19 Mayıs 2012 Cumartesi

Efrâsiyâb'ın Hikayeleri

3 yorum

İhsan Oktay Anar kitaplarına devam ediyorum. Bu sefer ki kitabı kütüphaneden aldım Şimdiden belirtmek isterim ki kitabın ve hikayelerin içeriğiyle ilgili çok fazla bilgi olacak.

Efrâsiyâb'ın Hikayeleri bir kabadayının üzerinde başlıyor. Kabadayı mahallesinde racon keserken bir gün Ölüm'ün nefesini ensesinde hissediyor ve olaylar cereyan etmeye başlıyor.

Ölüm'ün canını almak istediğini bilen kabadayı, Ölüm'e bir oyun oynamayı teklif ediyor.Eğer kabadayı kazanırsa Ölüm kabadayıya yaşaması için yüz sene verecek eğer kaybederse Ölüm onun ve oyun arkadaşının canını alacak. Oyun için "kozlu bir oyun" yazmış ve malum okey oyununu anlatmış. Oyun için eş bulma süreleri ayırıyorlar kendilerine ve kabadayı kankardeşini ayarlıyor. Ölüm'se kabadayıdan sonra canını alacağı Cezzar Dede'yle anlaşıyor. Ölüm ve Cezzar Dede oyunu kazanıyor. Daha sonrasında Ölüm Cezzar Dede'ye bir teklifte bulunuyor: Cezzar Dede'nin vefatının adaletli olabilmesi için oyun oynamaları gerektiğini söylüyor. Cezzar Dede şu şekilde bir cevap veriyor:
"Ama ben, bugüne kadar kazanmak için oynamadım hiç. Oyunun bana verdiği zevkle yetindim."
Cezzar Dede bu cevapla birlikte nasıl bir oyun oynayacaklarını soruyor. Ölüm'ün cevabı:
"Seninle, verdiği zevk dışında hiçbir amacı, kuralı ve şartı olamayan bir oyun, yani gerçek bir oyun oynayacağız. ... Bir konu seçip, birbirimize hikayeler anlatacağız. Kazanma amacıyla değil, sadece anlatmanın zevki uğruna. Her hikayen için senin bir saat yaşamana izin vereceğim. Ne dersin?"
Oyun başlıyor, ilk hikayenin türü korku ve önce Ölüm anlatıyor: Güneşli Günler.

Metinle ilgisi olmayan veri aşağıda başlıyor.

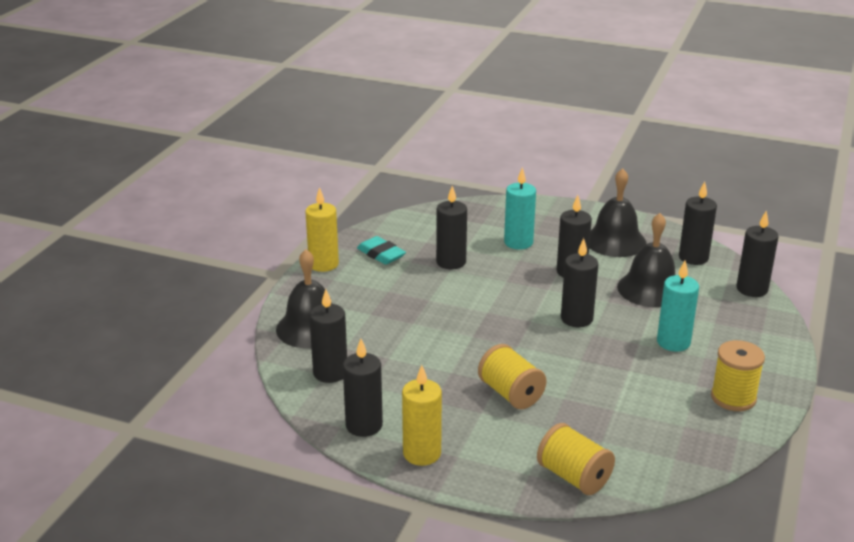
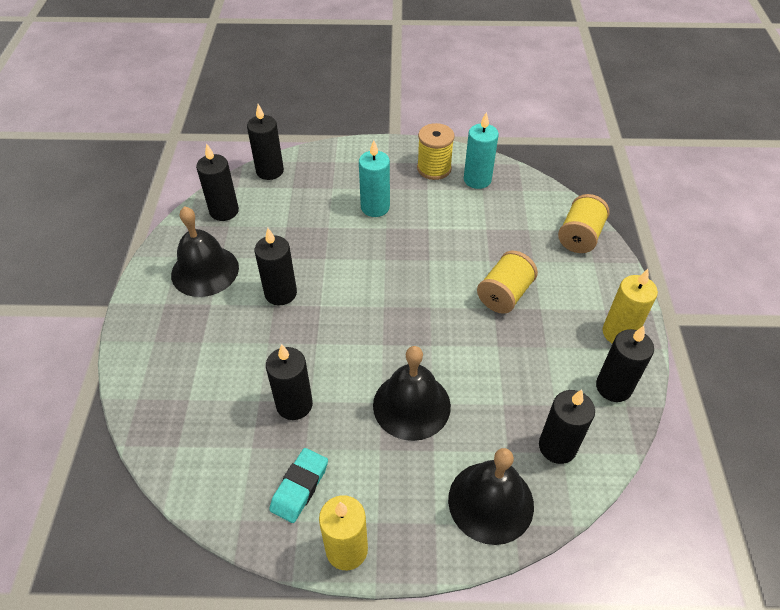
camera: 110 degrees left, 20 degrees up
(518, 242) = (230, 351): turquoise candle -> turquoise candle (477, 180)
(576, 319) = (366, 273): black candle -> none
(650, 289) = (293, 232): black bell -> black bell (411, 405)

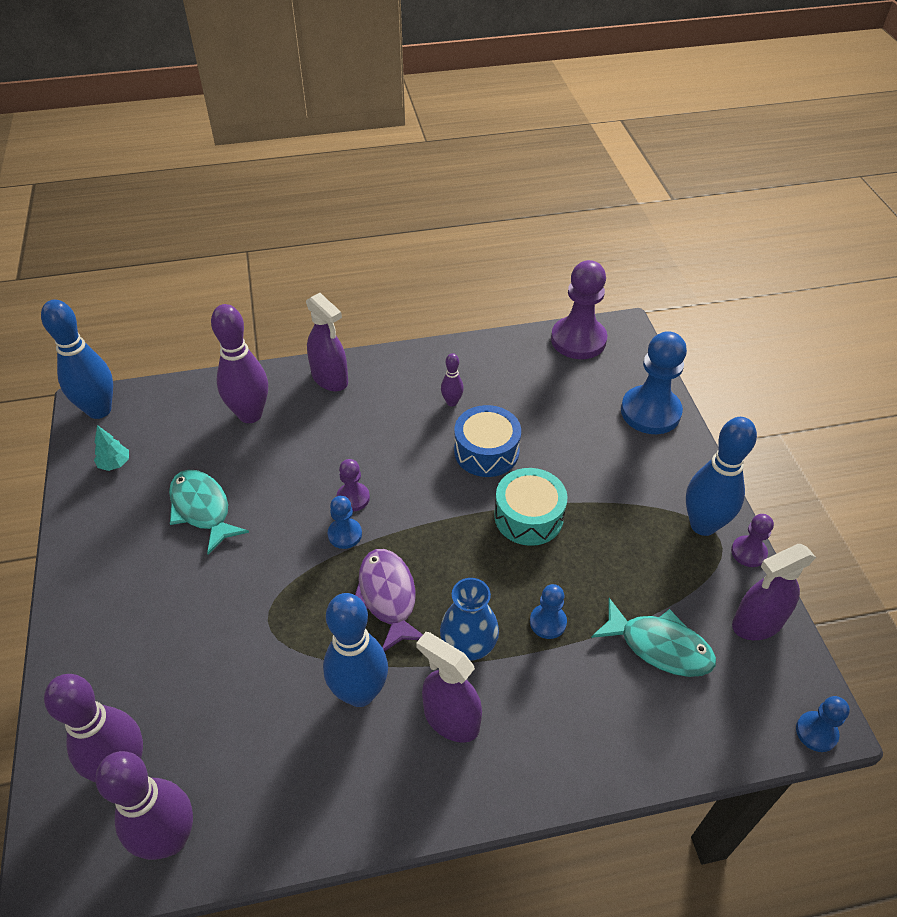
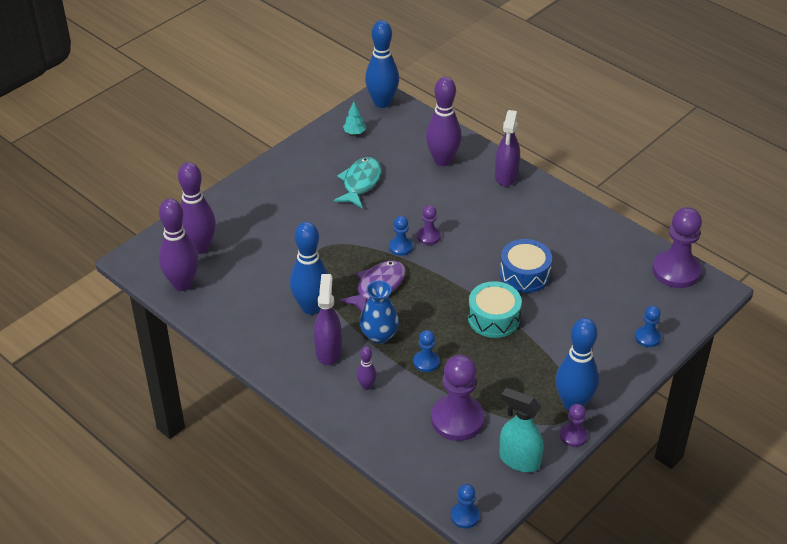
camera: 55 degrees right, 5 degrees down
(452, 402) = (548, 238): purple bowling pin -> purple bowling pin (366, 386)
(650, 412) = (647, 337): blue pawn -> blue pawn, size x0.51
(659, 646) = (457, 419): turquoise fish -> purple pawn
(757, 623) = (519, 460): purple spray bottle -> turquoise spray bottle

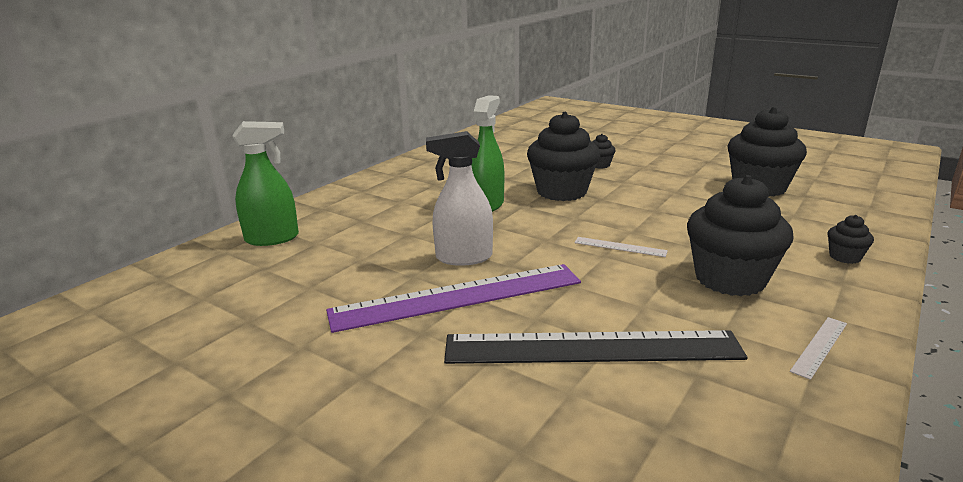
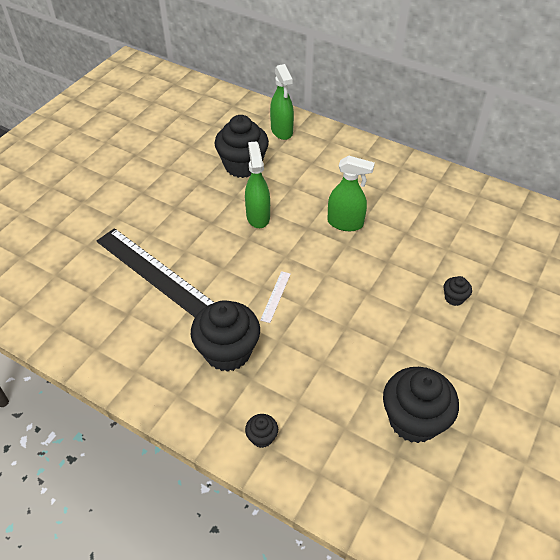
camera: 85 degrees right, 25 degrees up
(457, 297) = (210, 217): purple ruler -> none
(463, 257) = (258, 216): white spray bottle -> green spray bottle
(561, 191) = (379, 267): black cupcake -> black cupcake (243, 165)
(591, 348) = (155, 273): black ruler -> black ruler turned 45 degrees counterclockwise
(819, 346) = (146, 377): white ruler -> none

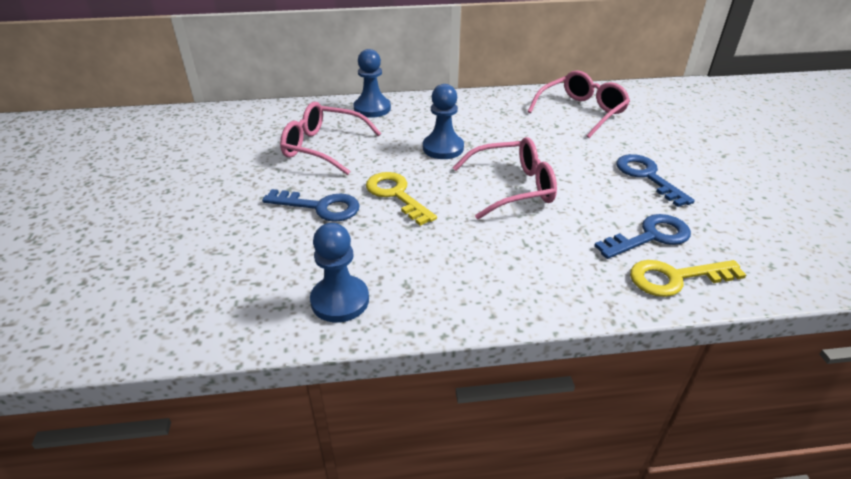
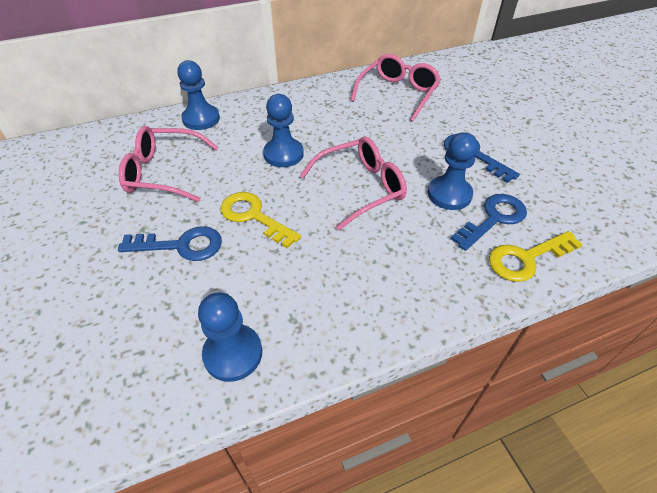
camera: 15 degrees left, 10 degrees up
(607, 207) = (449, 194): none -> blue pawn

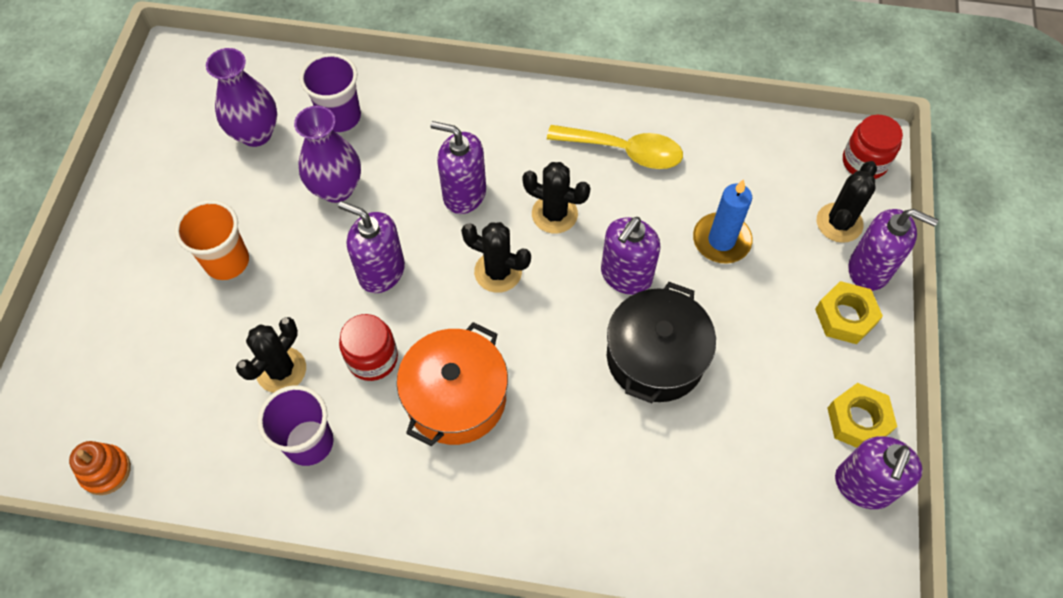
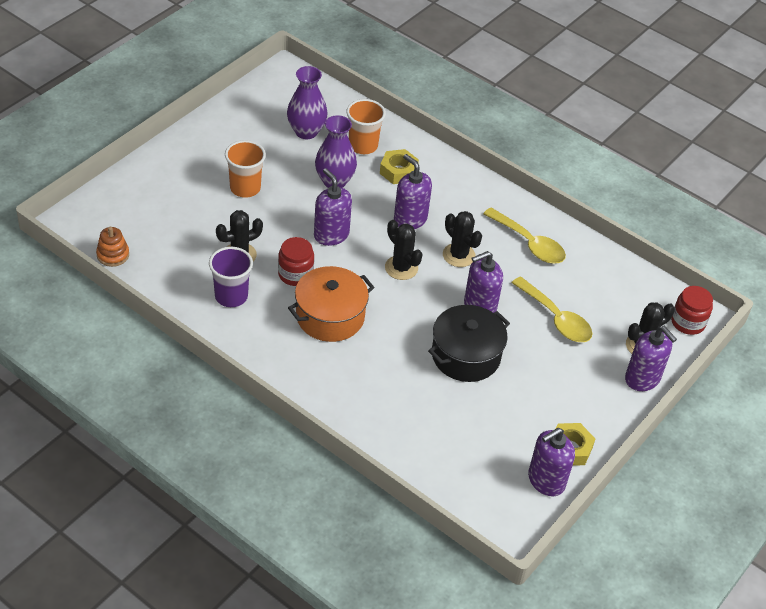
camera: 25 degrees right, 15 degrees down
(340, 117) = (363, 146): purple cup -> orange cup
(721, 240) = (555, 318): blue candle -> yellow spoon
(845, 317) = (605, 395): yellow nut -> yellow nut (398, 171)

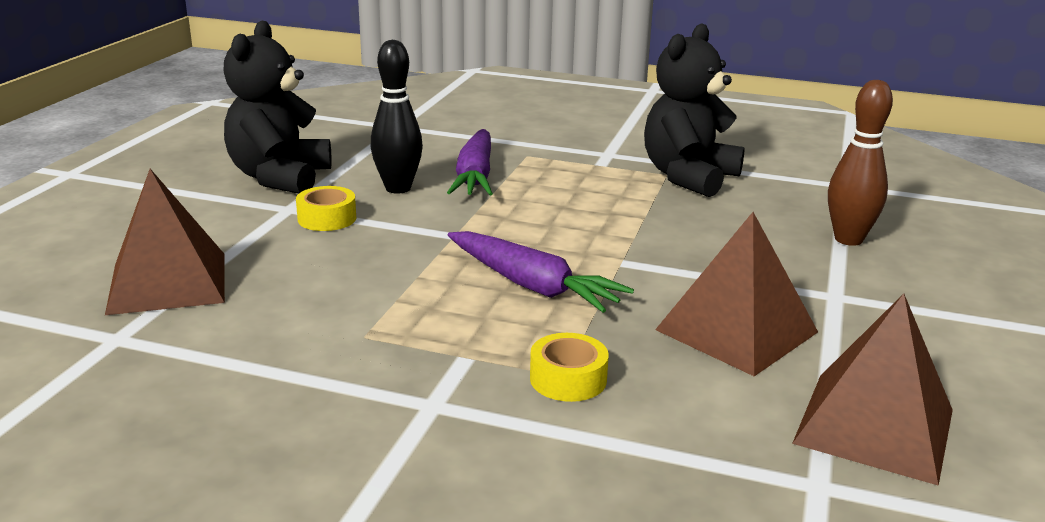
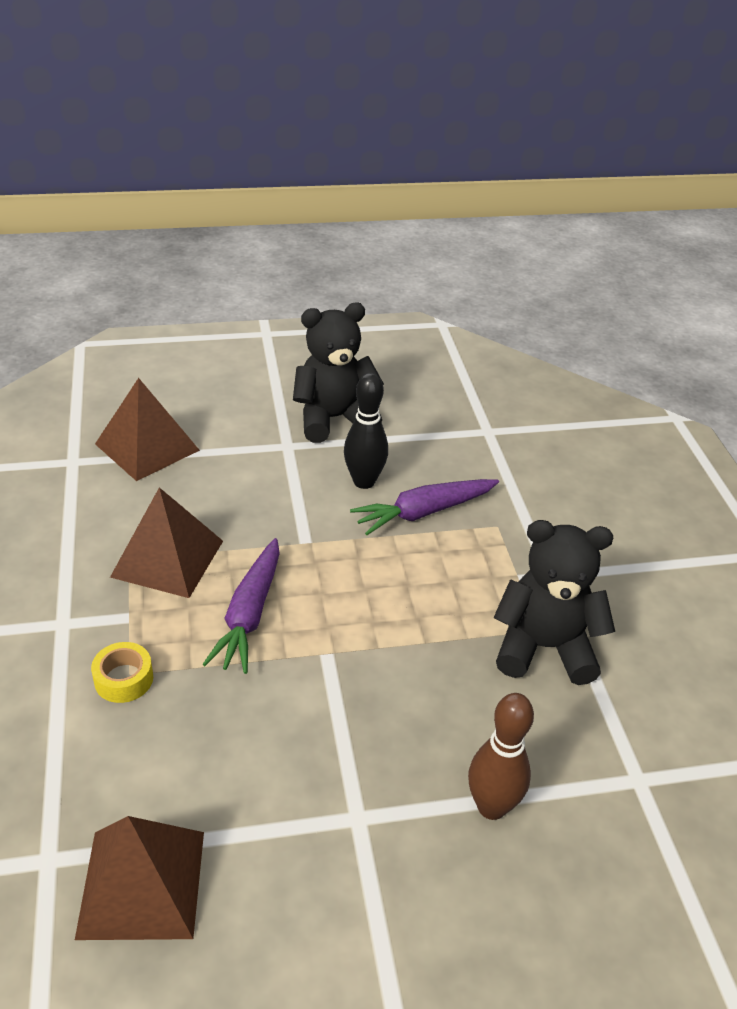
camera: 60 degrees right, 15 degrees up
(327, 218) = (284, 470): yellow tape -> none
(737, 330) = (249, 759): brown pyramid -> brown pyramid (167, 558)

Anadolu'da bir yerlerde bir yatılı okulda geçen hikaye; okulun Kont lakaplı müdürü ve Sağır lakablı resim öğretmeni üzerine denebilecek, Kont'un kan ihtiyacını bir resim dahisi çocuktan gidermesini anlatıyor. Çocuklardan birisi bir gece iskambil kağıtları üzerine girilen iddia sonucunda yatağından çıkıyor ve olanları görüyor.

Kanı emilen çocuğun adı Bora Mete, resme yetenekli devamlı gülümseyen al yanaklı bir çocuk. Sağır ona yağlı boya seti veriyor. Güneşli bir günde derslere girmemesini salık veriyor ve manzara resmi istiyor. Ancak karşılığında da kanını istiyor. Burada belirtmek isterim ki Sağır'ın güneş resimleri Bora Mete'ninkinden daha kötü. Çocuk öldükten sonra Sağır'dan itiraf gibi bir cümle okuyoruz:
"Sana ışığı vaadetmiştim.Üzgünüm kanı, ışığa tercih eden sen oldun. Böylece hayat senin için ışık değil, kanın ta kendisi oldu."
Sıra Cezzar Dede'de, hikayesi Bidaz'ın Laneti.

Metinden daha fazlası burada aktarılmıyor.